Cri de rage et de ralliement, Faire feu résonne comme un appel à résister et à créer des espaces de liberté où veiller les unes sur les autres. Oscillant entre la force et la fragilité de la flamme que portent en elles les survivantes, Julie Gillet dénonce les abus, les agressions et les violences systémiques. Du même élan, elle revisite les blessures et la fatigue que des années de luttes acharnées ont laissé dans son corps et dans son esprit.
À la fois furieuse et douce, la poésie devient alors arme de combat et refuge intime.

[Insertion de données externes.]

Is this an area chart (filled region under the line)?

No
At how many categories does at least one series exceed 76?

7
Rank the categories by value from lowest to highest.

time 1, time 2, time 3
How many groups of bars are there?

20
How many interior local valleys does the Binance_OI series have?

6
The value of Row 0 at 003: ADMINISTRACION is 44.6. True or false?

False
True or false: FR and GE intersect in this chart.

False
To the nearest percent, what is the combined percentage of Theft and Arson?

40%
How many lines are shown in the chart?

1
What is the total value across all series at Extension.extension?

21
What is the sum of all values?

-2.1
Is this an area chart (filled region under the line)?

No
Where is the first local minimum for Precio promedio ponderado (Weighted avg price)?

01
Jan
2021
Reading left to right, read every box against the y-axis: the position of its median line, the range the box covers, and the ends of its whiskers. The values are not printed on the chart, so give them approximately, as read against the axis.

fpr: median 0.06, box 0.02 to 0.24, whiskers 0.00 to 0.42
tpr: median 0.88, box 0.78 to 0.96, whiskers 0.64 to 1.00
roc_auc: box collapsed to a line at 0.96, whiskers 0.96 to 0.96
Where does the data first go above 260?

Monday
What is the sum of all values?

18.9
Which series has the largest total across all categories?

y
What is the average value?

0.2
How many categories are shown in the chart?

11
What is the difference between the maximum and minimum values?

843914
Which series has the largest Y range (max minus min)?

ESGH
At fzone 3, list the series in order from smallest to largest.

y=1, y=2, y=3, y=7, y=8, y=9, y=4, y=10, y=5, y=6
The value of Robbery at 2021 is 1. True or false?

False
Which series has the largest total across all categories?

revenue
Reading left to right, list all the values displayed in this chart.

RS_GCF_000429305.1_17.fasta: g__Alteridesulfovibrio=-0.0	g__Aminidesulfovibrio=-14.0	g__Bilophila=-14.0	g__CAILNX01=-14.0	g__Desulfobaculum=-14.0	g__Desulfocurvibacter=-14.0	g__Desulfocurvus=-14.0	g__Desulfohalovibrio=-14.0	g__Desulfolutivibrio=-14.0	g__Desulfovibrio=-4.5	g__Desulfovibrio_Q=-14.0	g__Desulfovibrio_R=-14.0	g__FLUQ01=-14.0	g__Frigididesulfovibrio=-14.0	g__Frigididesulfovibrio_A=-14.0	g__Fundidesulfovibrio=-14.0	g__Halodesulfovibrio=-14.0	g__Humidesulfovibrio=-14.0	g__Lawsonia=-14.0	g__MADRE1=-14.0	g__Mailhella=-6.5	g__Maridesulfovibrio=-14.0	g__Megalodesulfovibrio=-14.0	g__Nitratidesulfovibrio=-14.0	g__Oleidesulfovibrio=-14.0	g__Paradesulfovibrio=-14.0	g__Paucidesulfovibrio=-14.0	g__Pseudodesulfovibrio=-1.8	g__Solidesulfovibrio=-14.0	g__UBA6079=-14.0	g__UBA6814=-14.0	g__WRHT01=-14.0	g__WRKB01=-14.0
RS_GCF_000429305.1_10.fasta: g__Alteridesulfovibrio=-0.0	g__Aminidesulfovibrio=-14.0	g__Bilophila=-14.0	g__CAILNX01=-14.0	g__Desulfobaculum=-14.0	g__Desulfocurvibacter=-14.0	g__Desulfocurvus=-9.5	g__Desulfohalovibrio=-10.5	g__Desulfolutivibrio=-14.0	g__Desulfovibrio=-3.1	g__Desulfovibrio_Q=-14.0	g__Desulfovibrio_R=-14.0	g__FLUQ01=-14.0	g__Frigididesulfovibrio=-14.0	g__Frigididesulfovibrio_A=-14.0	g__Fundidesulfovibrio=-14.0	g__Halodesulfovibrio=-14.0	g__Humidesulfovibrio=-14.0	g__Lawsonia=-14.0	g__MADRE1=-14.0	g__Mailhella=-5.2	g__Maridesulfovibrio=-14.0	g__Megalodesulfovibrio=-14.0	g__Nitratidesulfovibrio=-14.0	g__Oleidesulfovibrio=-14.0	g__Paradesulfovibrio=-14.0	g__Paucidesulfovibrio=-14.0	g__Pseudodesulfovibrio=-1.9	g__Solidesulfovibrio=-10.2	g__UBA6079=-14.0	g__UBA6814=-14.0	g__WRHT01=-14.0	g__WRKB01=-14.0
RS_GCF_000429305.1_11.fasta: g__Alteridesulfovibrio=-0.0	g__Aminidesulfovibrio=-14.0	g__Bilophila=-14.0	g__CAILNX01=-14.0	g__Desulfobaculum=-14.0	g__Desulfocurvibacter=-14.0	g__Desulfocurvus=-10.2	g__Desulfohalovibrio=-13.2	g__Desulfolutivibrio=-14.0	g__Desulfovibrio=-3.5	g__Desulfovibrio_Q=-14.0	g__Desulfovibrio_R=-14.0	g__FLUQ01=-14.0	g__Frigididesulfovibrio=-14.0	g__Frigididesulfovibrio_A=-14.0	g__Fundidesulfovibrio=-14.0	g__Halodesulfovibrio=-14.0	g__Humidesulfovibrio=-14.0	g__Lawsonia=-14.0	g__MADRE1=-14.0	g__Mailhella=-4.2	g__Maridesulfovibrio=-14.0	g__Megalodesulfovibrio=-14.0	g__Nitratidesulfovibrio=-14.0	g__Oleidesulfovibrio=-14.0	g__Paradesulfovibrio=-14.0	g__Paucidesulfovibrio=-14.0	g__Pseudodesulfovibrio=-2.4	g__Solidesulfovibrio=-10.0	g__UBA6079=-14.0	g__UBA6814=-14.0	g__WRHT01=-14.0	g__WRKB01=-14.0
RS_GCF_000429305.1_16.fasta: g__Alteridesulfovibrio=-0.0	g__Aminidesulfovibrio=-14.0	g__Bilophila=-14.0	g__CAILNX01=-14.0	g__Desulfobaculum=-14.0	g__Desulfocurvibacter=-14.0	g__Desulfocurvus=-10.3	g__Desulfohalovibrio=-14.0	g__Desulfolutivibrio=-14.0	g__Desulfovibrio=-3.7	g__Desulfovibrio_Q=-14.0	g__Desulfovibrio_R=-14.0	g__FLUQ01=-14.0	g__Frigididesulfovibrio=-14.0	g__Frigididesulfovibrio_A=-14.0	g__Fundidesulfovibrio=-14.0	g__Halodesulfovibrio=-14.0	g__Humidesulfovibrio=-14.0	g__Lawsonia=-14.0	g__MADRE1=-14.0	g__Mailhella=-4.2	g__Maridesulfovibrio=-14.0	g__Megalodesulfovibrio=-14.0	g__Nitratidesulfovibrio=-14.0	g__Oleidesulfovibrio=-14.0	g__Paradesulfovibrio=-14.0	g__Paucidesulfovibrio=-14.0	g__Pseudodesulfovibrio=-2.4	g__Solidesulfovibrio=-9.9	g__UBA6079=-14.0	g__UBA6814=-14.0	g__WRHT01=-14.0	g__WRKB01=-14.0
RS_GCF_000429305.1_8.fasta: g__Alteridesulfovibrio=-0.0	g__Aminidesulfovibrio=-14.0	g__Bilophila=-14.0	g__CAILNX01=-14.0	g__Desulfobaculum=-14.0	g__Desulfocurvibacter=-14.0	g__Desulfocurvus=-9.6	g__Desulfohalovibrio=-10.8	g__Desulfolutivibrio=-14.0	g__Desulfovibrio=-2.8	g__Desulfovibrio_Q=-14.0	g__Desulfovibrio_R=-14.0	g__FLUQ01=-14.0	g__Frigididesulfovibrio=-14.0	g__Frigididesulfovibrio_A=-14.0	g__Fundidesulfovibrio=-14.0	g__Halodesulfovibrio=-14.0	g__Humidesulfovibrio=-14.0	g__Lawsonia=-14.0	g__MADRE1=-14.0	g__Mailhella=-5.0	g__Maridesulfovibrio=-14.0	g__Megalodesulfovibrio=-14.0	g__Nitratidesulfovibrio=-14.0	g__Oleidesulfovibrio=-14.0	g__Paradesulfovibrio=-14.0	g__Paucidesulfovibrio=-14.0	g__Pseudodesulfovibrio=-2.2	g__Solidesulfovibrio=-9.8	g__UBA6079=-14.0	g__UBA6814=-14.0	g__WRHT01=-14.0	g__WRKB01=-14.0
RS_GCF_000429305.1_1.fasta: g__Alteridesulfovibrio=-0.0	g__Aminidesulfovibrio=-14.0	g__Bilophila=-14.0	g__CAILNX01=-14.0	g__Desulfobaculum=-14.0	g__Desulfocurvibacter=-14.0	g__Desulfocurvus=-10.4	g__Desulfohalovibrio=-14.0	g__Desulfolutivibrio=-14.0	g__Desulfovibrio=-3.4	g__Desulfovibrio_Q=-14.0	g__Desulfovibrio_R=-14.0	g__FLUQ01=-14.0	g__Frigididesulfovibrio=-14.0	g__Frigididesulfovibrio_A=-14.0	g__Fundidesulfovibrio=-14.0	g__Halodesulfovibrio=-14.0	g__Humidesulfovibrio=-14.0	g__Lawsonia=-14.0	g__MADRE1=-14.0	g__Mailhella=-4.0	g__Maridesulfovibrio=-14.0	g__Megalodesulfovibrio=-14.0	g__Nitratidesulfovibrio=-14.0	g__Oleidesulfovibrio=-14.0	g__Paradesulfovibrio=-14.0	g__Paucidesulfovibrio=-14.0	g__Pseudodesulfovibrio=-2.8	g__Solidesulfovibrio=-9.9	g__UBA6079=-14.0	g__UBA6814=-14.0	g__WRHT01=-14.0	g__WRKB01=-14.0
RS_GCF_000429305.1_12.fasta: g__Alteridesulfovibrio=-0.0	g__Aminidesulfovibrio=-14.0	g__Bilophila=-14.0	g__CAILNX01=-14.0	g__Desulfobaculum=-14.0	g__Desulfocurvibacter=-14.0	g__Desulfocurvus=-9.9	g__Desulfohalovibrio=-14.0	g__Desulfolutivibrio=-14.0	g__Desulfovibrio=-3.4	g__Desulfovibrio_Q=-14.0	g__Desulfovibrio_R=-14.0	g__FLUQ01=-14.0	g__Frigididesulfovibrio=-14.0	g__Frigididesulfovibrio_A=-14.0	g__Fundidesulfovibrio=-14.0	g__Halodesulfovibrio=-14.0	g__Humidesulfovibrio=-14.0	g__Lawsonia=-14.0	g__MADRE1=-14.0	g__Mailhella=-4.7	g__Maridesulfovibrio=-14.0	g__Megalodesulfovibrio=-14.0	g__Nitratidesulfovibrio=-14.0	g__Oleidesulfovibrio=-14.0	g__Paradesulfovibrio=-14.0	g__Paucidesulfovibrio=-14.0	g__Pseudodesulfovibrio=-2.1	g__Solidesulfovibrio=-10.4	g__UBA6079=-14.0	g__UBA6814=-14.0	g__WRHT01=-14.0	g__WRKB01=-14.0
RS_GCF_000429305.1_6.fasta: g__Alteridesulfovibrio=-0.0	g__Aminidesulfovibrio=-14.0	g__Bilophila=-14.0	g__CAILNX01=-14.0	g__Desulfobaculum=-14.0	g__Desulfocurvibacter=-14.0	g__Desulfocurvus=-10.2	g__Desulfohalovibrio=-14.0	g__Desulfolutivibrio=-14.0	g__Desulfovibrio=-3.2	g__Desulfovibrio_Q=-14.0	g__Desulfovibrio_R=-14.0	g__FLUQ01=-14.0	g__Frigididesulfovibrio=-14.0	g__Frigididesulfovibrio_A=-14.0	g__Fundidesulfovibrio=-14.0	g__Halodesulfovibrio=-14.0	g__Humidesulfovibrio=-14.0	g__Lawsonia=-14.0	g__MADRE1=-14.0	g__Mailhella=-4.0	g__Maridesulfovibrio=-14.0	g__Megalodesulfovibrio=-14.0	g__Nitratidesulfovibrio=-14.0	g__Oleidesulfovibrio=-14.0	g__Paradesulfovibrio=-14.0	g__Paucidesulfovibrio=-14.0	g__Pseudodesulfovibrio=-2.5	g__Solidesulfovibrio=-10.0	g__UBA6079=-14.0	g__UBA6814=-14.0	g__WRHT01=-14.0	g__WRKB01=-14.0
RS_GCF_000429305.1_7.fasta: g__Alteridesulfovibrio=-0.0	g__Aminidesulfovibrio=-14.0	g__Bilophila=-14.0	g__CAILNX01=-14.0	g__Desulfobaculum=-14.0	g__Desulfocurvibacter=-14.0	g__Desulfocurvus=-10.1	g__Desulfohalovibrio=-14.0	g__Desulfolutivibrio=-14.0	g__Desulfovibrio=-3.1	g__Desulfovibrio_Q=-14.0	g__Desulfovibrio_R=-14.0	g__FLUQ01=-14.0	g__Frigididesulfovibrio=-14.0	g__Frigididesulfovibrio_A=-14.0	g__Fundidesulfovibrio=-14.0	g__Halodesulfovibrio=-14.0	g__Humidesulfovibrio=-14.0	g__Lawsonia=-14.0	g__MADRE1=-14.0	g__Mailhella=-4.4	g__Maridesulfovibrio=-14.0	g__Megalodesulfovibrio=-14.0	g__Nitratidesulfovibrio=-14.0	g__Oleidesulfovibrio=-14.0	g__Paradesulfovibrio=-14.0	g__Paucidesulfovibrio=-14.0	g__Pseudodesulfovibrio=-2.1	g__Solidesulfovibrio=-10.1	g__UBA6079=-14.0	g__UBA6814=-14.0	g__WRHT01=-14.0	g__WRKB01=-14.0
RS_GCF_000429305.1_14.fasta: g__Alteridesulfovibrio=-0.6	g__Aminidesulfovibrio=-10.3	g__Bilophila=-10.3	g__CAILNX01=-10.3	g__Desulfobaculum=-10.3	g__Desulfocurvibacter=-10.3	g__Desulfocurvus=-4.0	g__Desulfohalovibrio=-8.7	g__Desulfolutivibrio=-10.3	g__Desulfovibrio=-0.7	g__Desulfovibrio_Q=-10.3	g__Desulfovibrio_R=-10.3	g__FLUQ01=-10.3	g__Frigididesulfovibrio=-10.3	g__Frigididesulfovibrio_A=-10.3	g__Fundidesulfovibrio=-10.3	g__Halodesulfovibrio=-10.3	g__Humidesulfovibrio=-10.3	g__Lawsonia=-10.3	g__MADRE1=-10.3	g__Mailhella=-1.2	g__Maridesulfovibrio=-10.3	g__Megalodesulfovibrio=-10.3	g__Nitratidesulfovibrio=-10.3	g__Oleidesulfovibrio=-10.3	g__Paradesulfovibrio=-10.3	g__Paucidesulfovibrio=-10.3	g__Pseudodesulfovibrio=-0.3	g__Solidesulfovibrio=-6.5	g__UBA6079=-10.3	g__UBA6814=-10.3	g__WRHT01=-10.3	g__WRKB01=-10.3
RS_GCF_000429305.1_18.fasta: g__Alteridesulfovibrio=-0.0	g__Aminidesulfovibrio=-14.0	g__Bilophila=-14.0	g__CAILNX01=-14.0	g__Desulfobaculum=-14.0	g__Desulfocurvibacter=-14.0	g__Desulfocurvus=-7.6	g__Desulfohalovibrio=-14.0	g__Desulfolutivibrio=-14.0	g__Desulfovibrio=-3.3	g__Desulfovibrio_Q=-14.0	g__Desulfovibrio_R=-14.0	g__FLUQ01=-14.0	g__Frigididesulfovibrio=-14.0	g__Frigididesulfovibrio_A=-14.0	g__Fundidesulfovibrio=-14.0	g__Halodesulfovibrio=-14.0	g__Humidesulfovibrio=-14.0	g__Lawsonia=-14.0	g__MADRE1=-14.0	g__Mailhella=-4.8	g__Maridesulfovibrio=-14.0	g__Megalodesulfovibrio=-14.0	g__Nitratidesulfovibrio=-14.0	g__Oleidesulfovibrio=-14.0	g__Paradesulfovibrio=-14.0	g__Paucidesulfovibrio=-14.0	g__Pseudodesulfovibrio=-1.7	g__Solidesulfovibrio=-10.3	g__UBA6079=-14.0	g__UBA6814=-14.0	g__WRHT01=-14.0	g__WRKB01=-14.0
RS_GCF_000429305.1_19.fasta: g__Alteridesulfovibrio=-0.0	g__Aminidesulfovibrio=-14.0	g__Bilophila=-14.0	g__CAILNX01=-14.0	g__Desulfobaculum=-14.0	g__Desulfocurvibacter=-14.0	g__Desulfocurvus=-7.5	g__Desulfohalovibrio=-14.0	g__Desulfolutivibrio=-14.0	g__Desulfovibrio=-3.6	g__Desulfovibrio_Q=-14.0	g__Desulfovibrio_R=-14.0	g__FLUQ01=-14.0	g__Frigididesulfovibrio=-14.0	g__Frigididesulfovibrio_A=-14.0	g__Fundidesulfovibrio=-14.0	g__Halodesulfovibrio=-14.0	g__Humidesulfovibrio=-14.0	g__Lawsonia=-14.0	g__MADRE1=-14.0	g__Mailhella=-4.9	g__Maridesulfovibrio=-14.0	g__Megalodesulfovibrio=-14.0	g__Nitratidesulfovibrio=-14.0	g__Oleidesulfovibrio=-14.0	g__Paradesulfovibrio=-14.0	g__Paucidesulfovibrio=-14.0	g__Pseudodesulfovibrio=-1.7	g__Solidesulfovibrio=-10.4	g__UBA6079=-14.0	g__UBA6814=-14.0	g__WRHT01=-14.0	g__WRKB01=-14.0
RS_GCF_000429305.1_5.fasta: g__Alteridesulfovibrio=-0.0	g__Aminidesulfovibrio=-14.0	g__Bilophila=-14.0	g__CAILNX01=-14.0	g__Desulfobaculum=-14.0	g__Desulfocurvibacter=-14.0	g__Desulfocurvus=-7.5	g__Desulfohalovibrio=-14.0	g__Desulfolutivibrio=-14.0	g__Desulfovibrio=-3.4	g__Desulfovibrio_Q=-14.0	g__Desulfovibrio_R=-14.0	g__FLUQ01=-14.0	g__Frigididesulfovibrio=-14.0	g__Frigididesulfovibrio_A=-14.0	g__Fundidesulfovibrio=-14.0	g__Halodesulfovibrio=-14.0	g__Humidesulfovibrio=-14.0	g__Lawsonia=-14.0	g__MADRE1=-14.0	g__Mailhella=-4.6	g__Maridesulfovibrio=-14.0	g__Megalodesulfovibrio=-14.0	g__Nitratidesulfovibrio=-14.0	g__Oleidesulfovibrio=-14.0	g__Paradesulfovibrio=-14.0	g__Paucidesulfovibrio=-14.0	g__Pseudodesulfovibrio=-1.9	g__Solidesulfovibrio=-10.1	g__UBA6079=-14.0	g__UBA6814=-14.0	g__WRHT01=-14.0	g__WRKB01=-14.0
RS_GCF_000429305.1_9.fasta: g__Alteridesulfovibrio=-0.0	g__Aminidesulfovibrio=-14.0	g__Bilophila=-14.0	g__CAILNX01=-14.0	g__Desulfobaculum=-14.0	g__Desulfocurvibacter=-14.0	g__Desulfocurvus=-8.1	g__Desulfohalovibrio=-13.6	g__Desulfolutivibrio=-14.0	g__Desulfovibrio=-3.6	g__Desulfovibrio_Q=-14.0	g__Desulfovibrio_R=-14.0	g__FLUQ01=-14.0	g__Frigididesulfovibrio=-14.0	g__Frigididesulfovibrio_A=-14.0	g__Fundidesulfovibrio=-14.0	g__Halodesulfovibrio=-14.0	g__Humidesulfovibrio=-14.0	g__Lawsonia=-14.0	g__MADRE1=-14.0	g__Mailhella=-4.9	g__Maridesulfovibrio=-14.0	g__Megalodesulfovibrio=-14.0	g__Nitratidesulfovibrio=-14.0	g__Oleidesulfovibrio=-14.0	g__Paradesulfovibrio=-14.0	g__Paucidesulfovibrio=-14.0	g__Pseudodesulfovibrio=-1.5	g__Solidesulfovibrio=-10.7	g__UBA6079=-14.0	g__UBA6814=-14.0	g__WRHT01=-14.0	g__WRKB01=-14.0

Célébrant la sororité, l’amour sauvage et la capacité à fleurir malgré tout, ce recueil invite à semer des rires parmi les ruines, car c’est par la joie, vivace et insoumise, que renaît l’espoir.
mettons 3. quelque chose, mais au dessus de .5. Il y a de très beaux poèmes francs, secs, qui brulent le brûlable, mais c'est pas des cocktails molotov qui s'attaquent aux matériaux plus solides (la brique, le métal, la hiérarchie patriarcale).
Je ne connais pas l'autrice, mais ça me semble être un premier recueil très bien constitué qui va plaire à une génération plus grinçante que la mienne.
Pour un premier recueil de poésie, j’ai trouvé ça plutôt bien fait et intéressant. On sent, au fil des pages, toute la rage de l’autrice et son désir de dénoncer les abus de toutes sortes subis par les femmes, en commençant par les siens. Ça donne donc une poésie hautement personnelle, qui rend compte d’un vécu féminin, mais qui exprime aussi un désir de rallier autour de cette expérience commune aux femmes et de nécessaires luttes féministes (et des luttes sociales en général). C’est un peu inégal, ou plutôt ça semble parfois tirer dans tous les sens, mais j’y ai trouvé une poésie franche et engagée, que j’aurais peut-être aimé voir aller plus loin par moment.